Everything in the records below except the images should be output exactly as written.
+===+
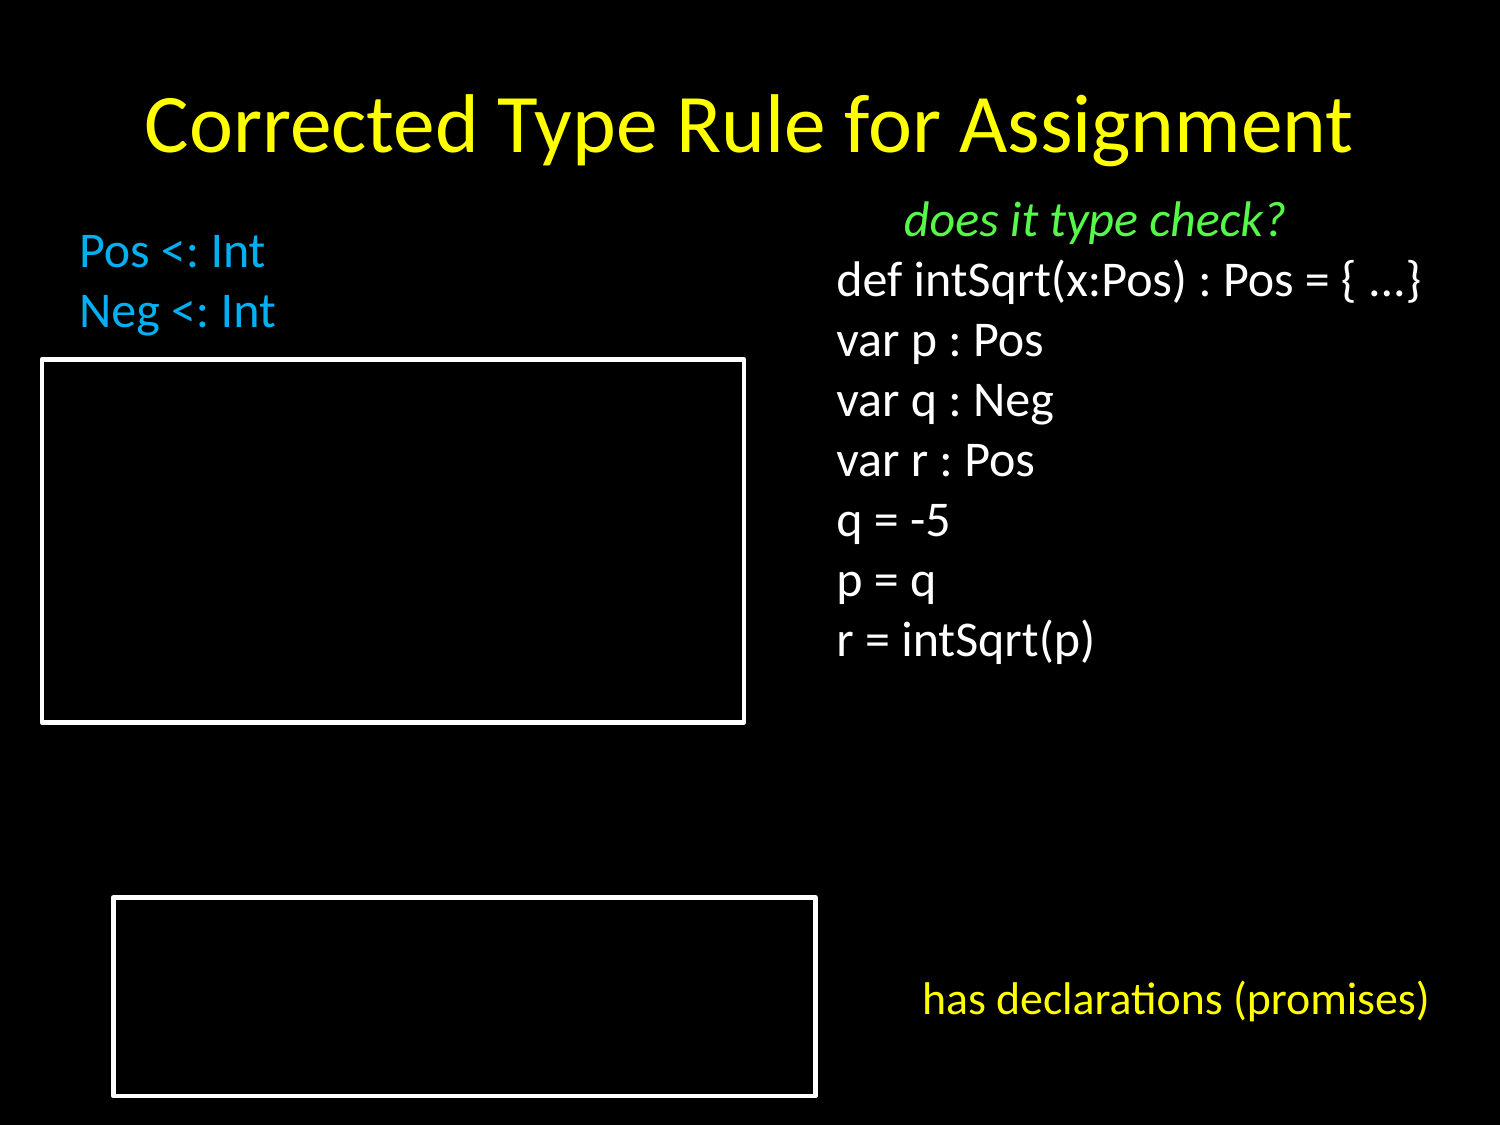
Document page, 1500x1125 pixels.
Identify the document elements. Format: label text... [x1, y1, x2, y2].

title Corrected Type Rule for Assignment [74, 25, 1426, 214]
text_box [41, 359, 744, 723]
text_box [113, 897, 816, 1097]
list Pos <: Int Neg <: Int [63, 210, 344, 331]
text_box does it type check? def intSqrt(x:Pos) : Pos = { ...} var p : Pos var q : Neg var r : Pos q = -5 p = q r = intSqrt(p) [821, 178, 1462, 674]
text_box has declarations (promises) [845, 961, 1489, 1032]
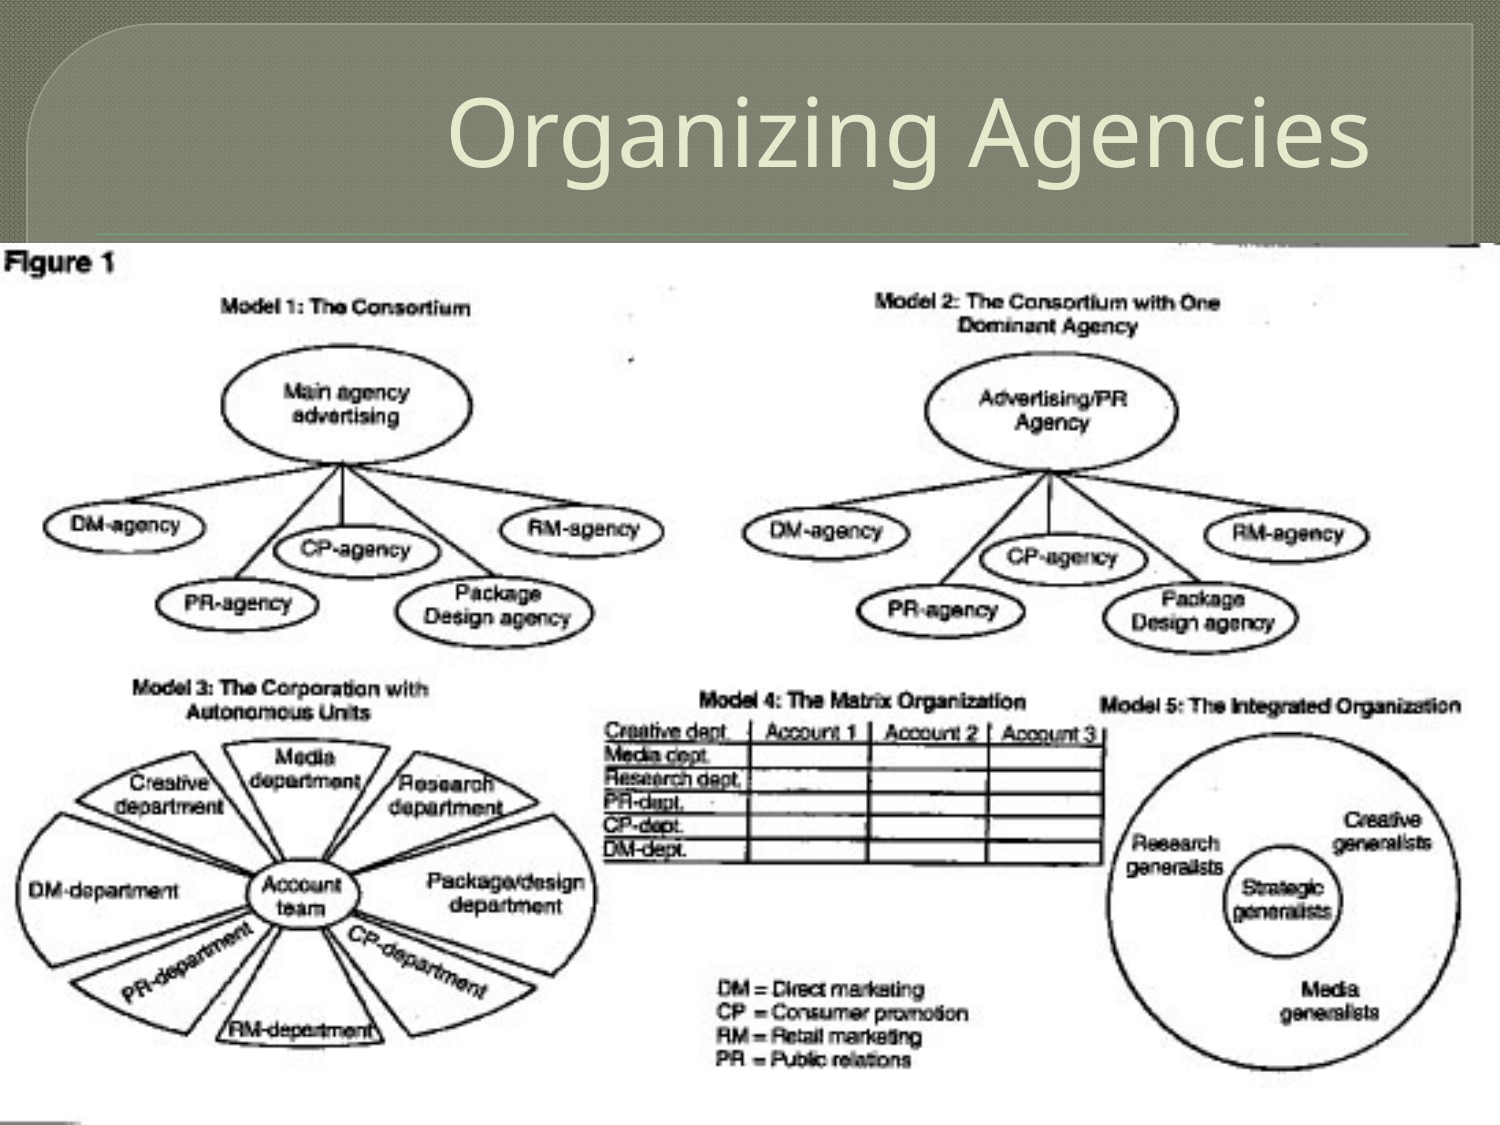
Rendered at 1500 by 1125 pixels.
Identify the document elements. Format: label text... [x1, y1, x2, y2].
+===+
## Exercise solution
Document page, 1500x1125 pixels.
Identify the document elements. Format: label text... [x1, y1, x2, y2].

title Corrected Type Rule for Assignment [74, 25, 1426, 214]
text_box [41, 359, 744, 723]
text_box [113, 897, 816, 1097]
list Pos <: Int Neg <: Int [63, 210, 344, 331]
text_box does it type check? def intSqrt(x:Pos) : Pos = { ...} var p : Pos var q : Neg var r : Pos q = -5 p = q r = intSqrt(p) [821, 178, 1462, 674]
text_box has declarations (promises) [845, 961, 1489, 1032]
Rendered at 1500 by 1125 pixels.
Identify the document elements. Format: label text... [x1, y1, x2, y2].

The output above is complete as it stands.